An animal rights group in Cecil County, Maryland, is receiving backlash after members of the organization apparently shouted racial slurs at a group of Girl Scouts and defended the "cramped, inadequate conditions" local shelter animals were facing.
When Chesapeake Bay Troop 176 read about the conditions homeless animals endured at a local shelter, they felt the need to take action.
"We thought that is isn't right to treat our animals the wrong way, so I wanted to give reasons why they shouldn't," said Girl Scout Tamara Spurlock, 11.
The troop attended the county's Animal Care and Control Oversight Commission on April 29th to express their concern. Their fear for the well-being of these animals, however, was dismissed by supposed animal rights group and the county's animal control vendor, A Buddy for Life, who began shouting racial slurs at the children.

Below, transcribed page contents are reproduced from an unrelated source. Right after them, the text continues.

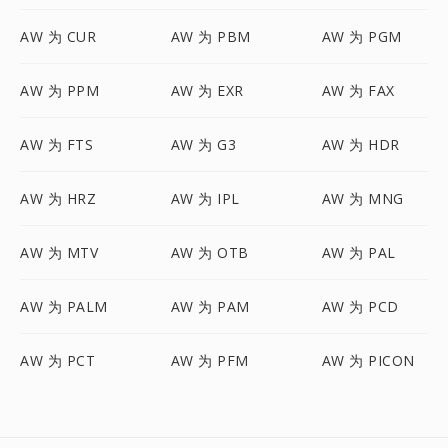
AW 为 CUR
AW 为 PBM
AW 为 PGM
AW 为 PPM
AW 为 EXR
AW 为 FAX
AW 为 FTS
AW 为 G3
AW 为 HDR
AW 为 HRZ
AW 为 IPL
AW 为 MNG
AW 为 MTV
AW 为 OTB
AW 为 PAL
AW 为 PALM
AW 为 PAM
AW 为 PCD
AW 为 PCT
AW 为 PFM
AW 为 PICON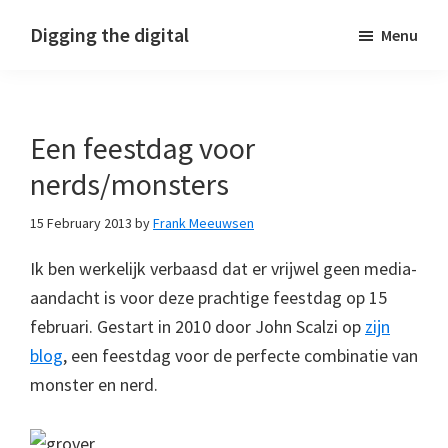
Skip
Skip
Skip
Digging the digital
Menu
to
to
to
primary
main
footer
navigation
content
Een feestdag voor
nerds/monsters
15 February 2013
by
Frank Meeuwsen
Ik ben werkelijk verbaasd dat er vrijwel geen media-
aandacht is voor deze prachtige feestdag op 15
februari. Gestart in 2010 door John Scalzi op
zijn
blog
, een feestdag voor de perfecte combinatie van
monster en nerd.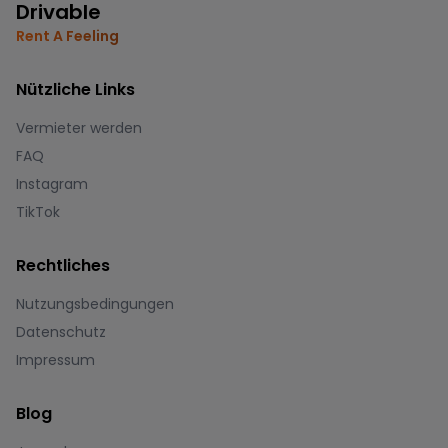
Drivable
Rent A Feeling
Nützliche Links
Vermieter werden
FAQ
Instagram
TikTok
Rechtliches
Nutzungsbedingungen
Datenschutz
Impressum
Blog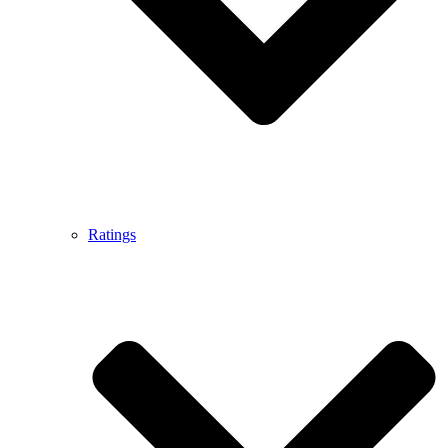
Ratings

"They were saying, 'Go back to Baltimore, where you belong,' and they started pointing out me and my sisters," said 13 year old Arianna Spurlock, who is African-American.
Video attained by WMAR Baltimore News shows the scout group, carrying homemade signs and exhibiting their right for peaceful protest, being harassed by adult supporters of the organization. A male troop leader can be seen defending the girls and trying to de-escalate the situation.
"You guys, no racial comments, okay?" he can be heard saying in the video. "Saying that they belong in Baltimore because they're black, that is wrong. Please don't say that, okay?"
Buddy for Life Co-Director Jen Callahan accused the girls of being "coached".
"The Girl Scouts came out and had some things to say, I understand that they were coached with what to say," she said, a comment that was met with outrage.
"Hey, they're kids!" someone can be heard shouting in the tape.
"Excuse me, the Girl Scouts were not coached," added troop leader Jayne Mitchell-Werbrich.
"Miss Jayne never told us what to say," said Lily Talley, 11, who spoke during the meeting. "And we actually thought of it by ourselves."
Mitchell-Warbrich has openly criticized the county's animal control center for a case of neglect that she previously reported.
A statement from A Buddy for Life denied that any employee of the organization was involved in the incident, stating the group "cannot control the words or actions of citizens that attended that meeting" and that they "(do not) condone the behavior that was on display after the meeting".
Despite the backlash, the negative response has only heartened the brave girls to continue to fight for the proper treatment of the animals.
"All people have the same rights, so everyone should be treated fairly and the same," Arianna said.
"We, as kids, we always were taught, if you didn't have anything nice to say don't say it at all," Talley said. "They should have done that."